Nancy Mace tries to cement her hold on her US House seat in South Carolina

FILE - Rep. Nancy Mace, R-S.C., speaks during the Republican National Convention, July 17, 2024, in Milwaukee. (AP Photo/J. Scott Applewhite, File)

COLUMBIA, S.C. (AP) — South Carolina Republican U.S. Rep. Nancy Mace is trying to cement her hold on her seat in a state that doesn't mind sending people back to Congress for decades.

There have been questions over whether Mace’s attention-seeking personality and brashness and willingness to buck her party's establishment could be a liability. But so far she has been embraced by her coastal 1st District.

Mace flipped the seat back to Republicans in 2020 after a stunning upset of incumbent Democratic Rep. Joe Cunningham. She fought off a GOP challenger endorsed by former President Donald Trump in 2022 and breezed to a surprisingly easy win — this time with Trump's backing — in the 2024 Republican primary without a runoff.

Her fellow Republicans in the South Carolina General Assembly also did her a favor by redrawing the district and sending traditional Democratic precincts in and around downtown Charleston to the state's only majority-minority district. Under the old map in 2020, Mace won less than 51% of the vote. With the new maps in 2022 she received more than 56%.

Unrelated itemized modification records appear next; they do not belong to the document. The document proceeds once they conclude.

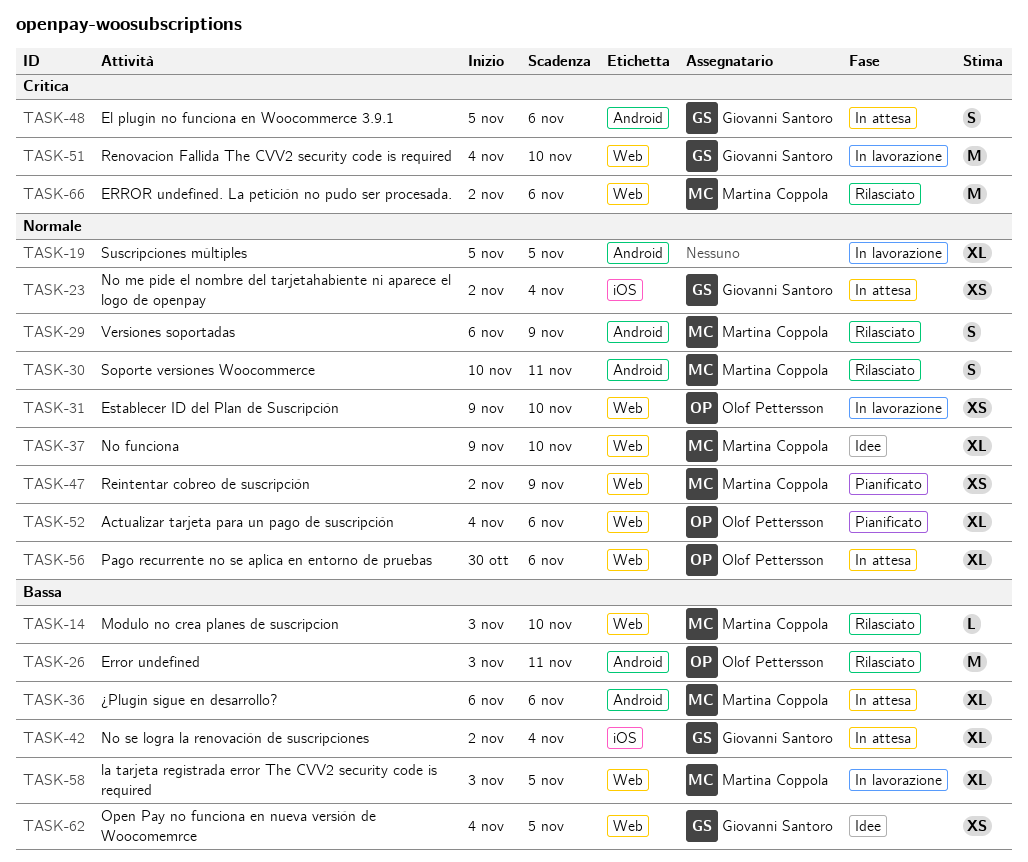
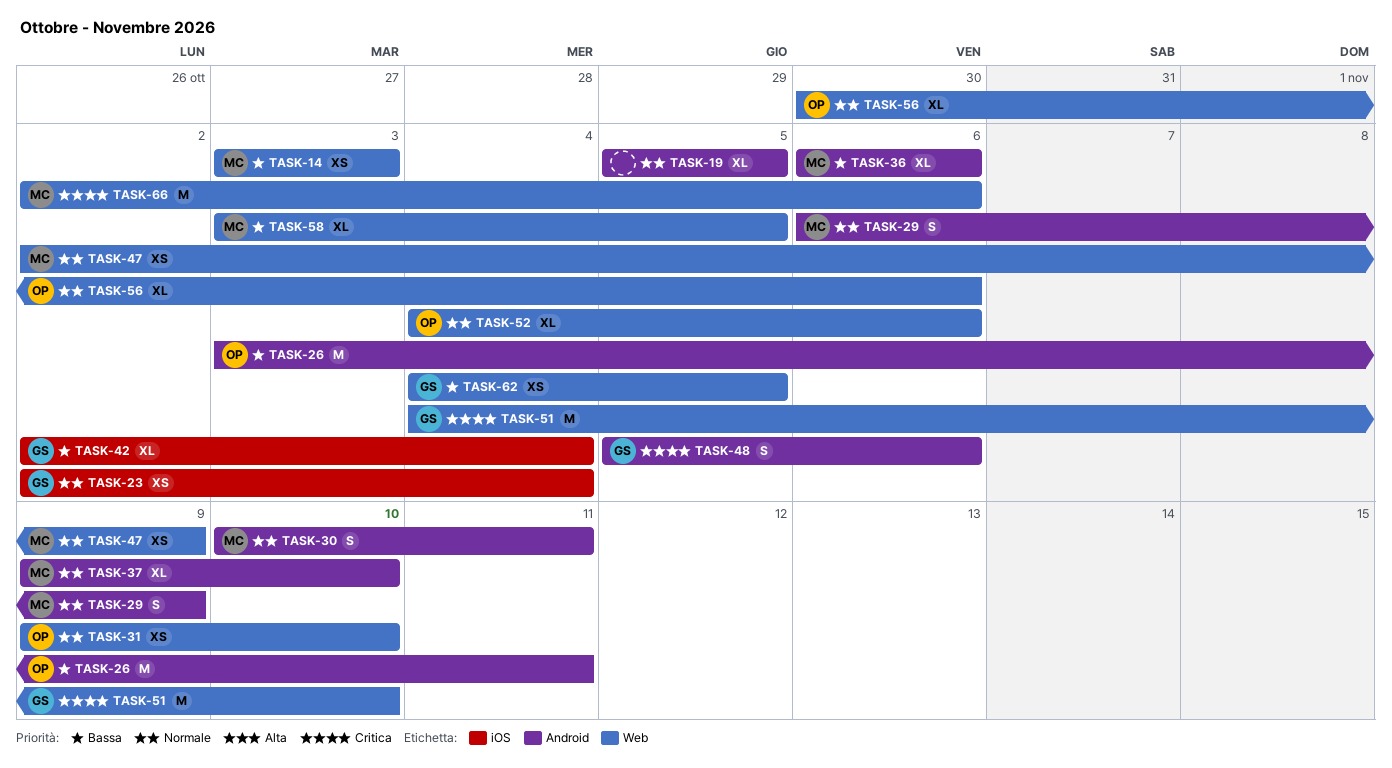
TASK-14, estimate: L -> XS
TASK-14, due: Nov 10 -> Nov 3
TASK-37, label: Web -> Android

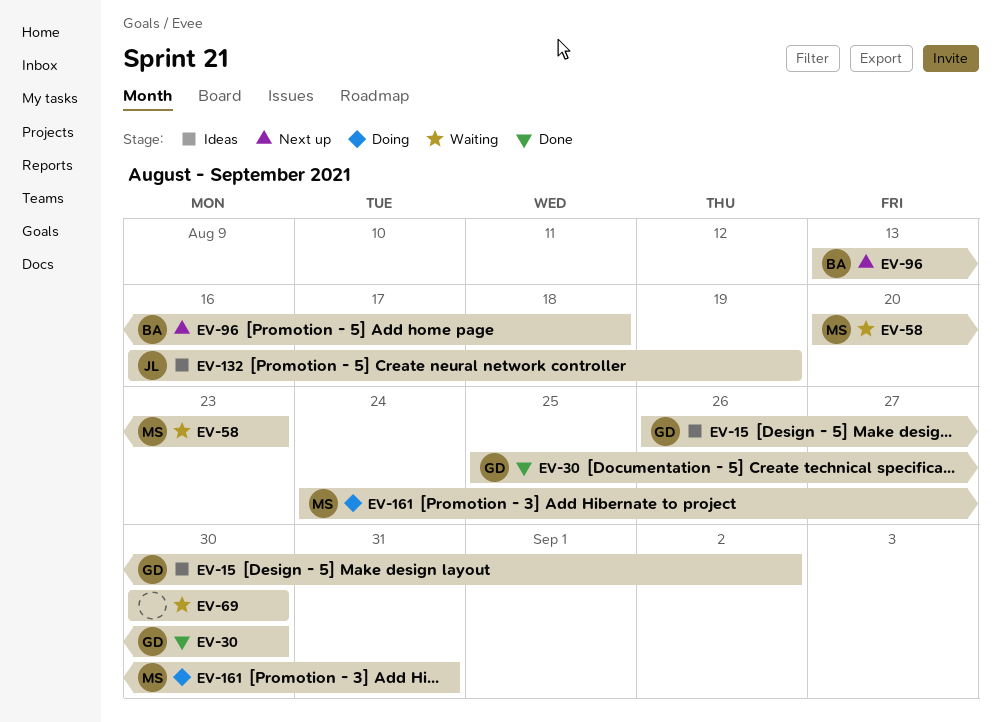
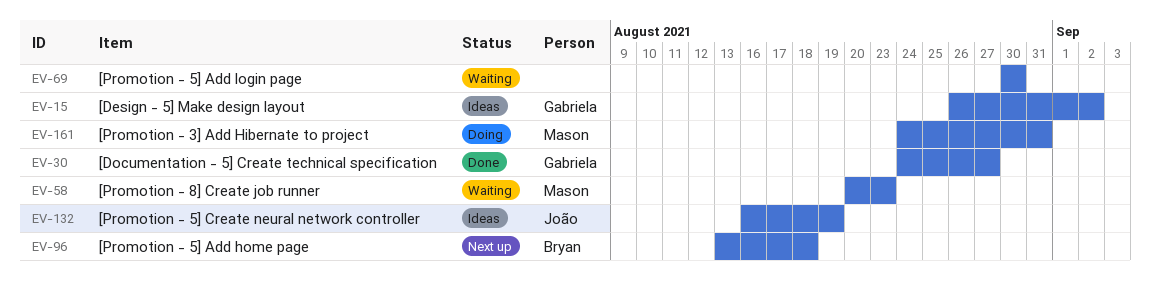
EV-30, start: Aug 25 -> Aug 24
EV-30, due: Aug 30 -> Aug 27

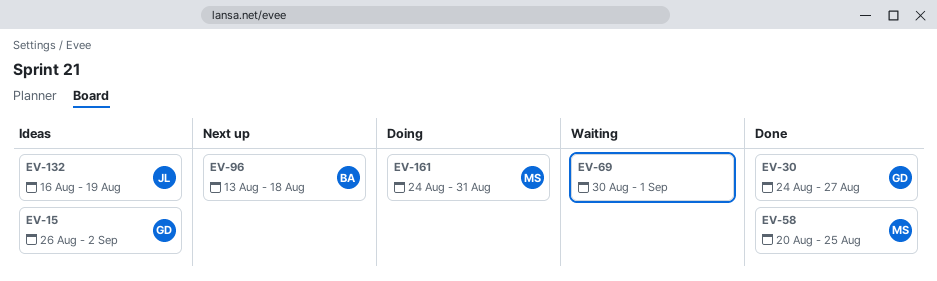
EV-58, status: Waiting -> Done
EV-58, due: Aug 23 -> Aug 25
EV-69, due: Aug 30 -> Sep 1

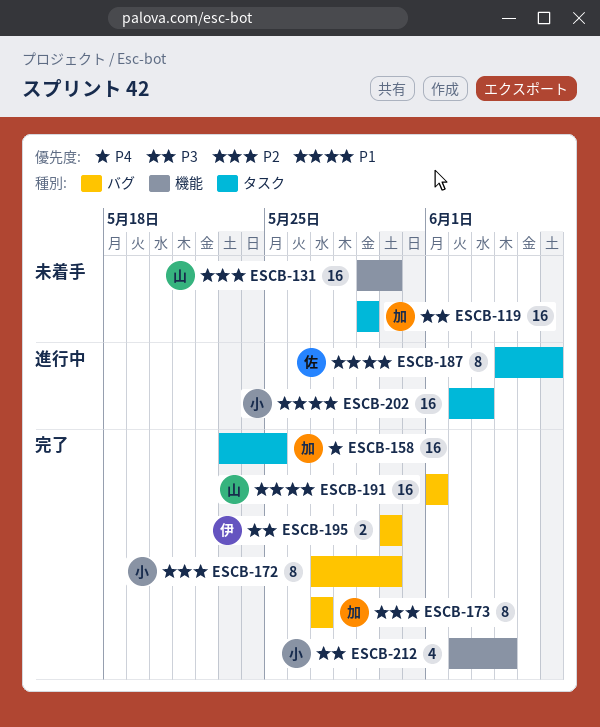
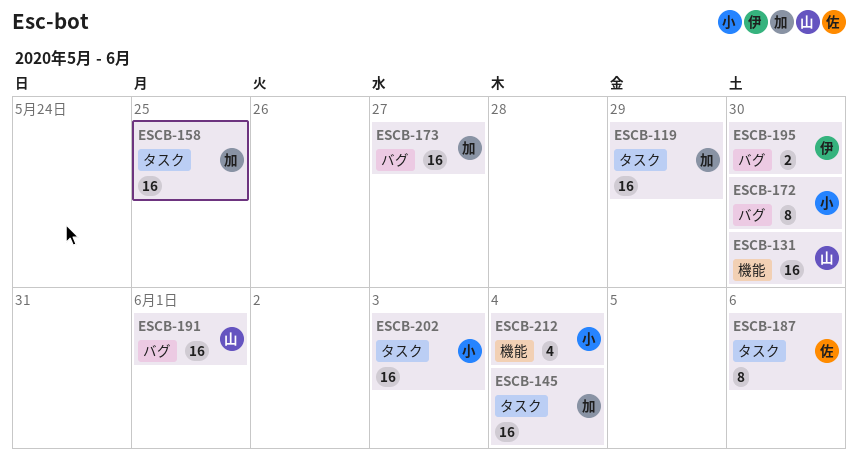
ESCB-145: none -> present
ESCB-173, estimate: 8 -> 16

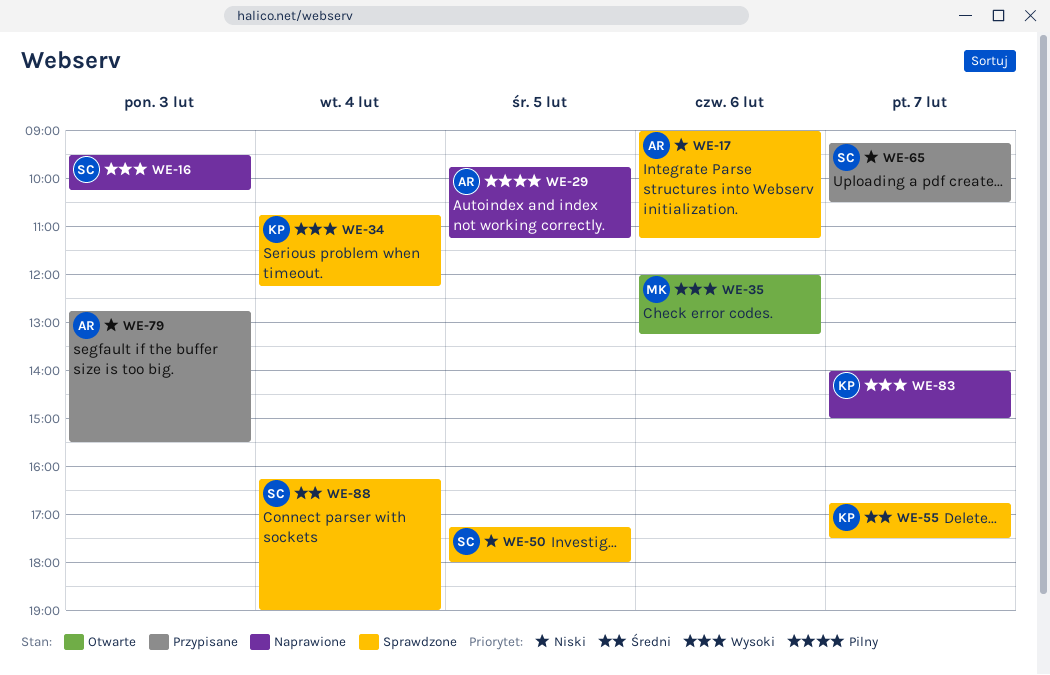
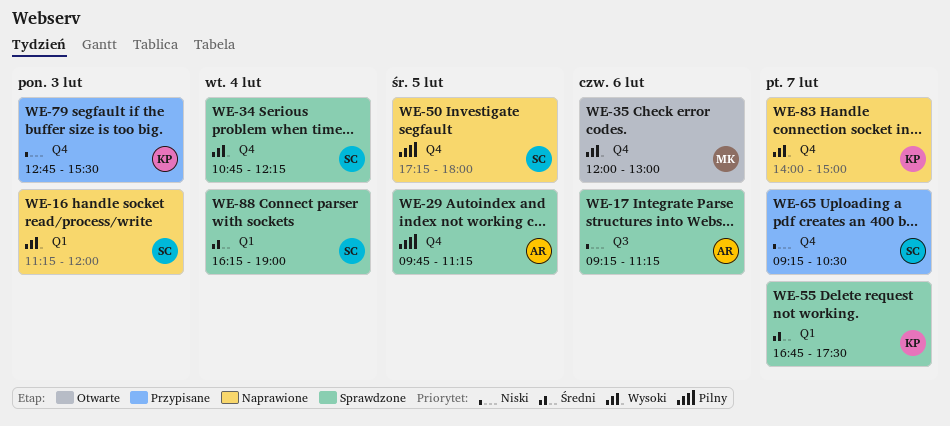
WE-16, begins: 09:30 -> 11:15
WE-16, ends: 10:15 -> 12:00
WE-17, begins: 09:00 -> 09:15
WE-29, status: Naprawione -> Sprawdzone
WE-34, owner: KP -> SC
WE-35, ends: 13:15 -> 13:00
WE-50, status: Sprawdzone -> Naprawione
WE-50, priority: Niski -> Pilny
WE-79, owner: AR -> KP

Mace's Democratic challenger is businessman and former International African American Museum CEO Michael Moore. His campaign has struggled to gain momentum and Mace has barely acknowledged he is in the race.

Moore said Mace is more concerned with national attention and pet causes like legalizing marijuana than helping out people in her district. She joined seven hard-right Republicans to oust former House Speaker Kevin McCarthy.

Mace said it's her way of fighting for the voters in her eclectic district which includes centuries-old neighborhoods near Charleston and massive developments of retirees around Beaufort who have moved to South Carolina.

A win Tuesday and Mace is on her way to becoming a fixture in South Carolina's U.S. House delegation — like Democrat Jim Clyburn, who is running for a 17th term, or Republican Joe Wilson, who is seeking a 12th term.

Wilson is taking on Democrat David Robinson II in the 2nd District, which includes suburban areas around Columbia and to the west and south toward Aiken.

Robinson is a U.S. Army veteran who enlisted after the 9/11 attacks and is an advocate for missing people after his son disappeared in the desert in Arizona.

Wilson is on the House Foreign Affairs Committee and is the most senior member of the House Armed Services Committee. He also is remembered as the congressman who shouted “You lie!” at Barack Obama during the president's joint address to Congress about health care in 2009.

Clyburn has represented the state's 6th District since it was drawn in 1992 to have a majority of minority voters. This year, his Republican challenger is attorney Duke Buckner in the sprawling district that is bounded by areas around Charleston, Beaufort and Columbia.

Clyburn is a key member of the U.S. House's Democratic leadership and his endorsement of President Joe Biden just before the 2020 South Carolina presidential primary sparked his longtime friend's path to victory.

Perhaps no challenger has worked harder than Democrat Kathryn Harvey in the 4th District that includes Greenville and Spartanburg and has sent a Republican to Washington in every election since 1992.

Harvey has raised a surprising amount of money and traveled all over the district while U.S. Rep. William Timmons has spent most of his time outside the state campaigning for Republicans in races he thinks are more competitive as he tries to make sure the U.S. House stays in GOP control.

For the second election in a row, Timmons had to win a tough Republican primary where his opponent tried to paint him as liberal.

Harvey helps nonprofit organizations with marketing, fundraising and leadership.

South Carolina will have at least one new face in the U.S. House. Nurse practitioner and Air National Guard officer Sheri Biggs won an open seat Tuesday to become only the second Republican woman to head to Congress from South Carolina, following Mace.

Biggs takes over from Republican U.S. Rep. Jeff Duncan, who decided not to run for an eighth term in the 3rd District, which is the most Republican in the solidly conservative state. The district in the northwest corner of the state contains several small population centers.

U.S. Rep. Russel Fry is seeking a second term in the 7th District that stretches from Myrtle Beach to Florence in the northeast part of the state. Fry knocked off an incumbent Republican in 2022 who voted to impeach Trump.

Fry's challenger is teacher Mal Hyman, who calls himself an independent Democrat.

And in the 5th District, Republican U.S. Rep Ralph Norman is seeking a fourth full term. The district runs from Rock Hill in the Charlotte, North Carolina, suburbs south and east to Sumter.

The real estate developer is taking on Democrat Evangeline Hundley, who also has worked in real estate and construction.